It is very fashionable nowadays to systematically review and meta-analyse every topic even when there are only very few trials out. A recent example is the bombardment of systematic reviews on the management of purulent perforated diverticulitis [1,2,3,4]. In a few years nearly 10 reviews have been published, all with different interpretation of the data from the LOLA, SCANDIV and DILALA trials [5,6,7]. So, every reader can find a review with conclusions that will suit him or her.

This review by Cirocchi et al. [8] is also based on only 3 trials, all underpowered and ended prematurely. The overall conclusion is that a Hartmann’s is comparable to primary anastomosis for perforated diverticulitis be it Hinchey III or IV in terms outcomes of interest. The paper is interesting to read though, because the issues in this field of research are very well discussed. The most important problem stated, is that the 3 trials have been confounded by selection of patients that were included. The randomized trial by Binda et al. [9] included 56 Hartmann’s and only 34 primary anastomosis . This suggests that patients were in the end not considered suitable for primary anastomosis.

Examples of patients that will not be in the trials are the hemodynamically unstable patients, patients on immunosuppressants or those who had pelvic radiation therapy. It is also very likely, that if the surgeon on call was not a colorectal surgeon, patients were not considered eligible for inclusion.

As long as the potentially eligible patients who for whatever reason were not randomized, are not accounted for, the external validity of the studies is very low.

Surprisingly, the stoma rate at the end of follow-up was not significantly different. This was due to the results of Binda et al. [9] whose study probably suffered from the largest inclusion bias.

The DIVA trial randomized all patients with fecal peritonitis from the LADIES trial [10] to primary anastomosis vs. Hartmann, addressing this very topic. Patient enrollment and minimum follow-up are concluded and results will follow soon.

The Hartmann’s procedure is mostly done open both in and outside trials. A significant number of these patients will develop incisional hernias [11, 12]. Incisional hernia repair significantly increases the extent and operative risk of reversing a Hartmann’s and might be an important reason for not reversing. The situation is different with a laparoscopic Hartmann’s procedure with extraction via a Pfannentsiel incision or at the stoma site. The absence of an incisional hernia together with the probability of fewer adhesions are most likely reasons why more laparoscopic Hartmann’s are closed as described by Vennix et al. [13].

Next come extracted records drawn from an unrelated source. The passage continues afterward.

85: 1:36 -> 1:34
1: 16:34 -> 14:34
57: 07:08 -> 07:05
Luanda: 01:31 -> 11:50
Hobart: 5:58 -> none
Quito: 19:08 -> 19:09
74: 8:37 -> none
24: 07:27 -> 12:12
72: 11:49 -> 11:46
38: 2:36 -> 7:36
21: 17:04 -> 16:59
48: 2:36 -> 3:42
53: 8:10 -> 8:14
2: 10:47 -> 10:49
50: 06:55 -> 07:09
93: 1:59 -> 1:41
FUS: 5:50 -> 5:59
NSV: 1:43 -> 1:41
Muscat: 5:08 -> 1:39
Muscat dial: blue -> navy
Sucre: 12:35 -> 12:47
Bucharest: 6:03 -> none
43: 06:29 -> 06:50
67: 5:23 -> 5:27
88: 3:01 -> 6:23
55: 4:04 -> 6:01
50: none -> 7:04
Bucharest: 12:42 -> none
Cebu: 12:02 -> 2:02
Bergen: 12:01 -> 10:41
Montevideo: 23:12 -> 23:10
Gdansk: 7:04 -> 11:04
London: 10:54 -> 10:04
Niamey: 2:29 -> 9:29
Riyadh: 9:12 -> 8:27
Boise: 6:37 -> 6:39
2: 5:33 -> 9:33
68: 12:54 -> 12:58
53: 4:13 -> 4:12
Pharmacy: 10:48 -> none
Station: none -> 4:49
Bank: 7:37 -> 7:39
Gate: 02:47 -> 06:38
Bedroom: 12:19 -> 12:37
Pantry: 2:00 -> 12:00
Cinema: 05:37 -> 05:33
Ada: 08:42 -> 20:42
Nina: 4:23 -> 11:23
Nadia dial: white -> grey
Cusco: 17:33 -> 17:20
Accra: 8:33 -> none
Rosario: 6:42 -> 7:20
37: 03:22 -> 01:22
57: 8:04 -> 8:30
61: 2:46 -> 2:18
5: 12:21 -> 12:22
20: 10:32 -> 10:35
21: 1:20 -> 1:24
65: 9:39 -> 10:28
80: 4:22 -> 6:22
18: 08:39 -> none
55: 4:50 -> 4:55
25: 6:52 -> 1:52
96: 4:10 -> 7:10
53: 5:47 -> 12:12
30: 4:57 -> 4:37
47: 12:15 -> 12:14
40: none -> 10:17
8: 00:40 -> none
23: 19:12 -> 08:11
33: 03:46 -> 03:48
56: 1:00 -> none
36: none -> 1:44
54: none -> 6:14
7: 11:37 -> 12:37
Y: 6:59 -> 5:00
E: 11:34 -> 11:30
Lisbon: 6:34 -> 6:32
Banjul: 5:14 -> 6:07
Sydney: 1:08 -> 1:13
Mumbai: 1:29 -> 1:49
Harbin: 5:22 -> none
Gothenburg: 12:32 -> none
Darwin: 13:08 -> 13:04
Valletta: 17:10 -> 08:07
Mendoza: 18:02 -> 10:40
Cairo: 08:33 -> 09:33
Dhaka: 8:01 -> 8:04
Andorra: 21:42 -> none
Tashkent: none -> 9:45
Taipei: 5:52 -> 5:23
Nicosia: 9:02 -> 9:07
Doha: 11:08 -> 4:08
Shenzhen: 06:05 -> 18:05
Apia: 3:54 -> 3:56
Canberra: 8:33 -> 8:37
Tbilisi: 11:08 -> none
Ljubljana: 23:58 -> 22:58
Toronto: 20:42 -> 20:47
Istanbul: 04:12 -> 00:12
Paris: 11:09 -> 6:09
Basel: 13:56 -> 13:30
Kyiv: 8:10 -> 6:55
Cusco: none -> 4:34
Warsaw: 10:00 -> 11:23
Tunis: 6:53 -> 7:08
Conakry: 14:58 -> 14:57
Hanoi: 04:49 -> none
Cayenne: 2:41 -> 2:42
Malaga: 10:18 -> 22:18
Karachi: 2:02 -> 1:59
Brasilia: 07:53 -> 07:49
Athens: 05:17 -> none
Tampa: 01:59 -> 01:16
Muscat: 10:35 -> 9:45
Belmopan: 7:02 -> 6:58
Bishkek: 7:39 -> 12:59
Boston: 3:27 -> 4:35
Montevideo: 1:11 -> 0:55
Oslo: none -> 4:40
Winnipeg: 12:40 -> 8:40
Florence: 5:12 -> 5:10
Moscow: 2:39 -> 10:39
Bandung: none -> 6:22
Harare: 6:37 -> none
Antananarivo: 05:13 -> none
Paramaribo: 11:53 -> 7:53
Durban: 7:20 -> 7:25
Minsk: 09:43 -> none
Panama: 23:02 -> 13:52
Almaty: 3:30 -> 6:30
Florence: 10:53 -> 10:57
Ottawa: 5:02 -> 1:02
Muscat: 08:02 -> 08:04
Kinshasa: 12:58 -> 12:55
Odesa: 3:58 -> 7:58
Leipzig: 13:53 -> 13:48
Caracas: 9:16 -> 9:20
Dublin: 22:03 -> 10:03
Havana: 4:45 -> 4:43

A laparoscopic Hartmann’s might be a great alternative to a primary anastomosis particularly if hemodynamic instability exists, if the patients is immunocompromised or has had prior radiotherapy. There is of course the technical issue for those who do not feel comfortable with a laparoscopic procedure.

Otherwise, the true Hinchey III patients can have laparoscopic lavage, favorable Hinchey IV’s resection and primary anastomosis and all others with risk factors a laparoscopic Hartmann’s. No trial can determine whether this is the proper approach . National registries where all patients are accounted for or cross-sectional population based studies should solve this research question.